## GIVEN TEXT
·····

11 files changed, 169 insertions, 12 deletions
diff --git a/libglusterfs/src/defaults-tmpl.c b/libglusterfs/src/defaults-tmpl.c
index 82e7f78d7f3..3cf707f42aa 100644
--- a/libglusterfs/src/defaults-tmpl.c
+++ b/libglusterfs/src/defaults-tmpl.c
@@ -171,8 +171,11 @@ default_notify(xlator_t *this, int32_t event, void *data, ...)
                 /* Make sure this is not a daemon with master xlator */
                 pthread_mutex_lock(&graph->mutex);
                 {
-                    graph->used = 0;
-                    pthread_cond_broadcast(&graph->child_down_cond);
+                    if (graph->parent_down ==
+                        graph_total_client_xlator(graph)) {
+                        graph->used = 0;
+                        pthread_cond_broadcast(&graph->child_down_cond);
+                    }
                 }
                 pthread_mutex_unlock(&graph->mutex);
             }
diff --git a/libglusterfs/src/glusterfs/glusterfs.h b/libglusterfs/src/glusterfs/glusterfs.h
index 01262dcd9f5..155bf435386 100644
--- a/libglusterfs/src/glusterfs/glusterfs.h
+++ b/libglusterfs/src/glusterfs/glusterfs.h
@@ -594,6 +594,7 @@ struct _glusterfs_graph {
                       in client multiplexed code path */
     pthread_mutex_t mutex;
     pthread_cond_t child_down_cond; /* for broadcasting CHILD_DOWN */
+    int parent_down;
     char graph_uuid[128];
 };
 typedef struct _glusterfs_graph glusterfs_graph_t;
diff --git a/libglusterfs/src/glusterfs/xlator.h b/libglusterfs/src/glusterfs/xlator.h
index 6449e59f484..6608d6cdf0d 100644
--- a/libglusterfs/src/glusterfs/xlator.h
+++ b/libglusterfs/src/glusterfs/xlator.h
@@ -1095,4 +1095,6 @@ mgmt_is_multiplexed_daemon(char *name);
 
 gf_boolean_t
 xlator_is_cleanup_starting(xlator_t *this);
+int
+graph_total_client_xlator(glusterfs_graph_t *graph);
 #endif /* _XLATOR_H */
diff --git a/libglusterfs/src/graph.c b/libglusterfs/src/graph.c
index bbc5ad68d94..e6ae40db2ed 100644
--- a/libglusterfs/src/graph.c
+++ b/libglusterfs/src/graph.c
@@ -1695,6 +1695,7 @@ glusterfs_process_svc_attach_volfp(glusterfs_ctx_t *ctx, FILE *fp,
                "failed to construct the graph");
         goto out;
     }
+    graph->parent_down = 0;
     graph->last_xl = glusterfs_get_last_xlator(graph);
 
     for (xl = graph->first; xl; xl = xl->next) {
diff --git a/libglusterfs/src/libglusterfs.sym b/libglusterfs/src/libglusterfs.sym
index 2e83d3f1003..dc7382ba749 100644
--- a/libglusterfs/src/libglusterfs.sym
+++ b/libglusterfs/src/libglusterfs.sym
@@ -1169,3 +1169,4 @@ glusterfs_process_svc_detach
 mgmt_is_multiplexed_daemon
 xlator_is_cleanup_starting
 gf_nanosleep
+graph_total_client_xlator
diff --git a/libglusterfs/src/xlator.c b/libglusterfs/src/xlator.c
index 9906809f7aa..8605fbd0e6f 100644
--- a/libglusterfs/src/xlator.c
+++ b/libglusterfs/src/xlator.c
@@ -1542,3 +1542,26 @@ xlator_is_cleanup_starting(xlator_t *this)

·····

## RAW DATA

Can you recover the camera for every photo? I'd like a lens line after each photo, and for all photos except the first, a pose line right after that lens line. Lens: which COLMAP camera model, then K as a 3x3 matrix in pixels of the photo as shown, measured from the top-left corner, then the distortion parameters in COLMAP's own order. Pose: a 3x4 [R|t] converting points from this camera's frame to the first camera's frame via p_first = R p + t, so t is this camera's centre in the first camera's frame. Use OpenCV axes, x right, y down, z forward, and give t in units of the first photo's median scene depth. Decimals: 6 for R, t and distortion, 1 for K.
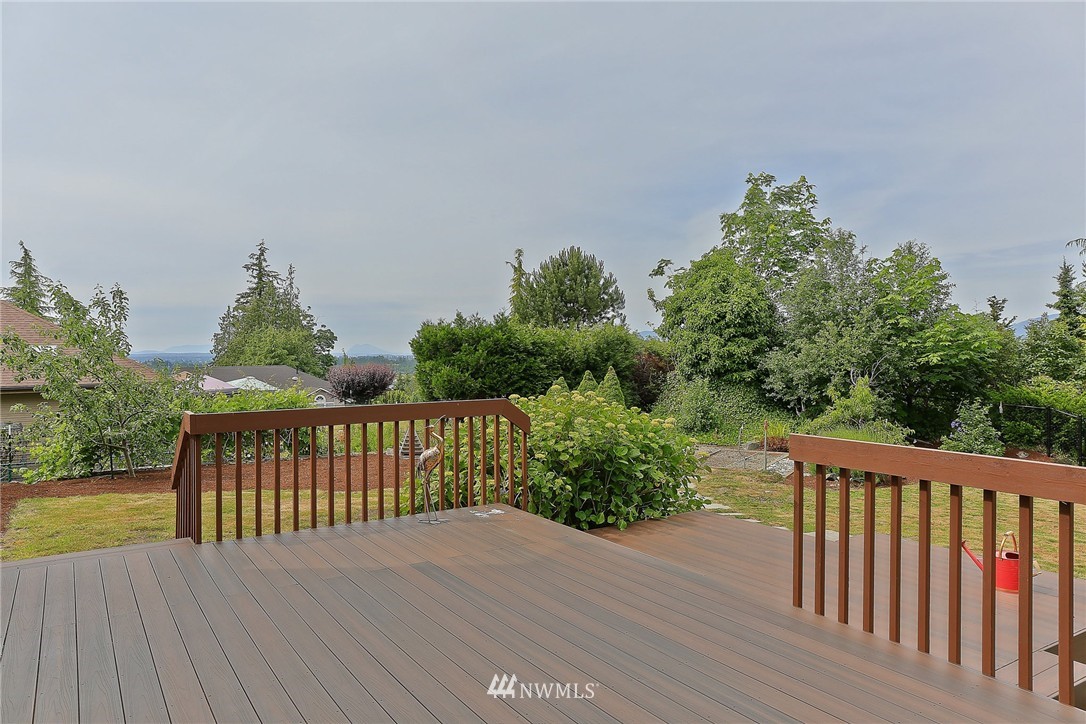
lens RADIAL K [[733.8, 0, 542.2], [0, 733.8, 359.2], [0, 0, 1]] dist [-0.033150, 0.025608]
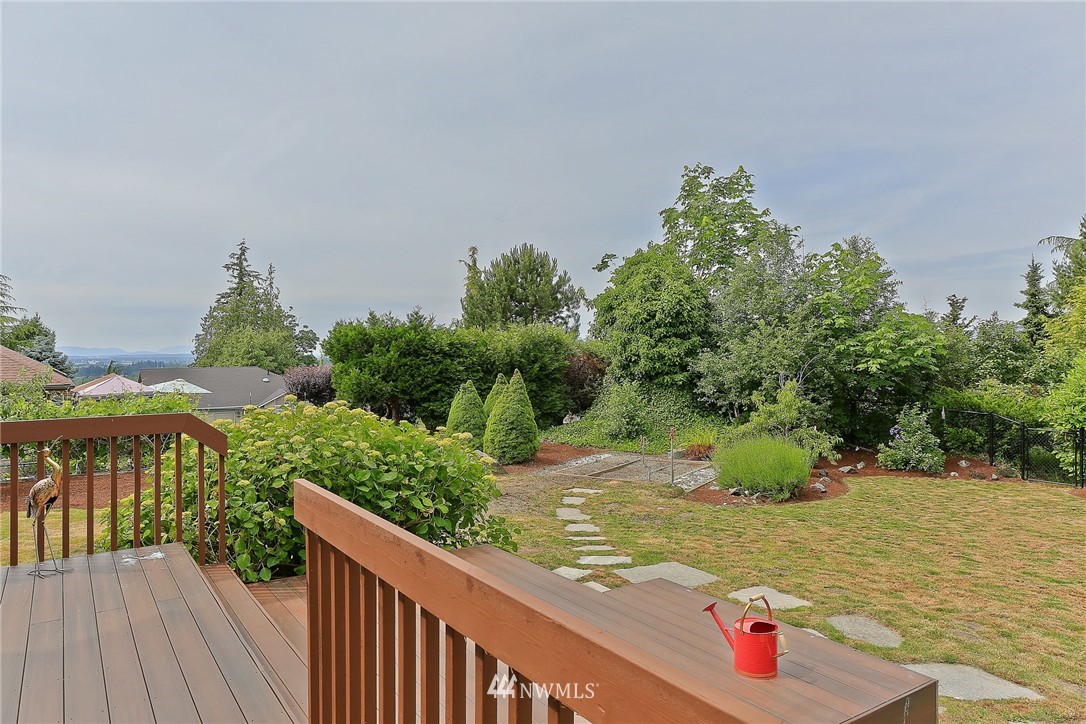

·····

Reproduce the section of the patch starting with "11 files changed, 169" and going on through "void *data, ...)".

11 files changed, 169 insertions, 12 deletions
diff --git a/libglusterfs/src/defaults-tmpl.c b/libglusterfs/src/defaults-tmpl.c
index 82e7f78d7f3..3cf707f42aa 100644
--- a/libglusterfs/src/defaults-tmpl.c
+++ b/libglusterfs/src/defaults-tmpl.c
@@ -171,8 +171,11 @@ default_notify(xlator_t *this, int32_t event, void *data, ...)